Quizás había llegado la hora de admitir algunas verdades.

―Te he entendido porque sé lo de tus padres. Y sé que no has tenido una vida fácil, Aymss ―admití con sencillez―. Puede que no supiera todas estas cosas y, sin duda, me alegra saberlas, y poder decirte que toda esa gente se equivocaba. Puede que esto te sorprenda, pero cuando se me encargó vivir con vosotros me entregaron informes completos con el perfil e historia de cada uno de vosotros. Me contaron toda tu historia, al menos, la parte que ellos conocían. Y entiendo lo que dices. Te entiendo ahora, y te entenderé en el futuro. Pase lo que pase.

Me miró, asombrada.

― ¿Me estás diciendo que entiendes que me entristezcan estupideces cuando tú te has jugado la vida esta noche para que yo siga viva?

Me reí.

― ¿Es lo único que te sorprende?

Sonrió, por primera vez desde que llegamos. Y ese abrazo que nos unía no se rompió.

―Supongo que parte de mí lo sabía. Parte de mí había asumido que sabías todas esas cosas. Aunque no sé, es raro.

― ¿El qué es raro?

―Es como si...

―Vamos, no me hagas sacarte las cosas con sacacorchos ―sonreí.

La lluvia empezó a intensificarse y rompimos nuestro abrazo para seguir camino.

Suspiró. Estaba nerviosa.

Sentí su corazón latiendo fuerte, tan fuerte como el mío.

―Vas a llamarme loca, ¿Sabes? ―empezó―. Pero es como si parte de mí siempre hubiera sabido que existías, y que tarde o temprano nos encontraríamos. Hace unos meses que te conozco, pero es como si siempre hubieras estado conmigo. Como si siempre hubiera esperado... a alguien como tú.

Con aquellas palabras sentí como mi corazón se desbocaba. Latiendo fuerte y lento. Creí que me moriría en ese instante. Inesperado y hermoso. Tan aterrador como repleto de significado. Pero tomé una decisión. Porque no había otra cosa que desease más, y aquella noche, aun recordándome por qué tenía miedo al amor, me había devuelto el significado de la palabra coraje.

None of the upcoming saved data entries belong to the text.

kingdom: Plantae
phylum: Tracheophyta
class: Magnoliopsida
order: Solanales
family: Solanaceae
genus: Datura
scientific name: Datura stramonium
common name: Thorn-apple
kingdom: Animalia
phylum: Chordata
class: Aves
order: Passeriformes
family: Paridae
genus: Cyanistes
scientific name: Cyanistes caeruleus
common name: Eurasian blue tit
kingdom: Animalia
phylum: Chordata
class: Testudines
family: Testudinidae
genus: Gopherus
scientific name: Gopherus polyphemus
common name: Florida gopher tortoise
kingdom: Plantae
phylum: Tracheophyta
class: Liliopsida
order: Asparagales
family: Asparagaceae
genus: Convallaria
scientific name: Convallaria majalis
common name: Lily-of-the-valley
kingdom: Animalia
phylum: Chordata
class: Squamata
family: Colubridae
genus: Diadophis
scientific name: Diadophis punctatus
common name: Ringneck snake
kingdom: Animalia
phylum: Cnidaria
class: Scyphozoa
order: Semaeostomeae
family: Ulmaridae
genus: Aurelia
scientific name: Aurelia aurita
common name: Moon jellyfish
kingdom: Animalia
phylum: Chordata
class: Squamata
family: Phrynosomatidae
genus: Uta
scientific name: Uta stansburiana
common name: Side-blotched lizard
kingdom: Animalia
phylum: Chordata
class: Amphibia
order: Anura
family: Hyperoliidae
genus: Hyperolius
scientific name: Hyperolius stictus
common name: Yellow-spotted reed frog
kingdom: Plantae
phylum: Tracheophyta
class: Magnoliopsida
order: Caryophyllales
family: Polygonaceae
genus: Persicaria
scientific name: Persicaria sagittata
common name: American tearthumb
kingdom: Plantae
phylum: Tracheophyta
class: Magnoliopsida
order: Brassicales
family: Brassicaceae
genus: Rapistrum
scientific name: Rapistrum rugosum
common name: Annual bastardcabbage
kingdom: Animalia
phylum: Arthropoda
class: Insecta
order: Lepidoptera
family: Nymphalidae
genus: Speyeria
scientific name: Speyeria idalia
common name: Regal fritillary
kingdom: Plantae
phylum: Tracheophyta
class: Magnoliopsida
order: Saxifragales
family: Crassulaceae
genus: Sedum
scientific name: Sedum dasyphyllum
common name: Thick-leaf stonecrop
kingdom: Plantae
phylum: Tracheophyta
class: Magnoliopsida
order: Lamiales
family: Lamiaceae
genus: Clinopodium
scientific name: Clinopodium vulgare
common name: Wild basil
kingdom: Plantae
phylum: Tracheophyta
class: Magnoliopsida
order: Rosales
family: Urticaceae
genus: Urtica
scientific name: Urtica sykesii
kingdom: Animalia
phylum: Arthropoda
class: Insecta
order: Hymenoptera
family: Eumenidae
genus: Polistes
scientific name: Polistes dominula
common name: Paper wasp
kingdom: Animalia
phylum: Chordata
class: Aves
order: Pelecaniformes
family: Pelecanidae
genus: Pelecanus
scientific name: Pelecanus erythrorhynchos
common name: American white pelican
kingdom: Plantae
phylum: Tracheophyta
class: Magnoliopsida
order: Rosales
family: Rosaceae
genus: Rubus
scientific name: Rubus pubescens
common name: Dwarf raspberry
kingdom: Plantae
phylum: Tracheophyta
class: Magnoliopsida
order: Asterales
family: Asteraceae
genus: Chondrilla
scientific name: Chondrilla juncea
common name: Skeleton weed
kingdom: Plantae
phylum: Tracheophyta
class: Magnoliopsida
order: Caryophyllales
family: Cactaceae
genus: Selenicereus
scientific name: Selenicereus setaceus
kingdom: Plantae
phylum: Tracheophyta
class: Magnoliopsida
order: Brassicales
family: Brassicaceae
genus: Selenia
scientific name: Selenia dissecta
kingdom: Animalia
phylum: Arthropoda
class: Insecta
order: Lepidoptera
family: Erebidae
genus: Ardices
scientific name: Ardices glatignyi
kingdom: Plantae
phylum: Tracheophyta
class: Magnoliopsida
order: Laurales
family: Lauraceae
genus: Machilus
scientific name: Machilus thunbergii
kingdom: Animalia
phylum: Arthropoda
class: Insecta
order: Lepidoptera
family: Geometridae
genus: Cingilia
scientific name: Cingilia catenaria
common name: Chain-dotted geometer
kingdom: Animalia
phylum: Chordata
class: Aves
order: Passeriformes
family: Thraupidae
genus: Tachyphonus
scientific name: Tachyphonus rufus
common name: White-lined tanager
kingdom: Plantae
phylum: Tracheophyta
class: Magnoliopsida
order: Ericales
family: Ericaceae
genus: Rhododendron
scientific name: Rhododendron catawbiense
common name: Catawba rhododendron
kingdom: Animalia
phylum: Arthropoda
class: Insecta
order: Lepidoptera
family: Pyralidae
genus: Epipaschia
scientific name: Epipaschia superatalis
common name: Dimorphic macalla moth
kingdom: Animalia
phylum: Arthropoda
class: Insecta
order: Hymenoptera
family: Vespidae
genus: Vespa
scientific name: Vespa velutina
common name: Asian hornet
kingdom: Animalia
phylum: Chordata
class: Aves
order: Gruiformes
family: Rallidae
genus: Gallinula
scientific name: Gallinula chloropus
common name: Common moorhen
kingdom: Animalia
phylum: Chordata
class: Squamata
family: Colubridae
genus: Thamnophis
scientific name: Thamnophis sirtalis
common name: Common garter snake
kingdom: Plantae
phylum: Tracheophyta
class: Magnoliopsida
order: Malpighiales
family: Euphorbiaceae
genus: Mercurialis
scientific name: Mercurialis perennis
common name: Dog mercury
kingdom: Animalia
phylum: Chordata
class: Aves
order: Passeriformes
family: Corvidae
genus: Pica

Frené en seco y la detuve agarrándola con suavidad del antebrazo. Le hice girarse y quedamos el uno frente al otro. Y me sumergí en aquellos ojos azules que me observaron desde las profundidades de una mente brillante. Me devolvieron una mirada cargada de sentimiento. Ninguno de nosotros sonrió, pero nos acercamos. Tanto que pronto la distancia entre nosotros se redujo a unos centímetros escasos, que nuestras miradas seguían venciendo. Y respiré su aliento y ella el mío.

No sabía si aquello estaba bien, o estaba mal. Solo sabía que no quería perder la oportunidad de vivir deprisa, y morir joven. Ladeé la cabeza hacia su cuello, ebrio de su perfume. Acaricié su rostro, y, después de todo la distancia que nos separaba se tornó insignificante. Como si fuéramos dos imanes que se atraían tan fuerte que habrían sido capaces de fusionar en una estrella todas las dimensiones del universo, inventando un futuro que la vida desconocía. Fundiéndonos en el beso que presagiaba el amanecer del resto de nuestras vidas.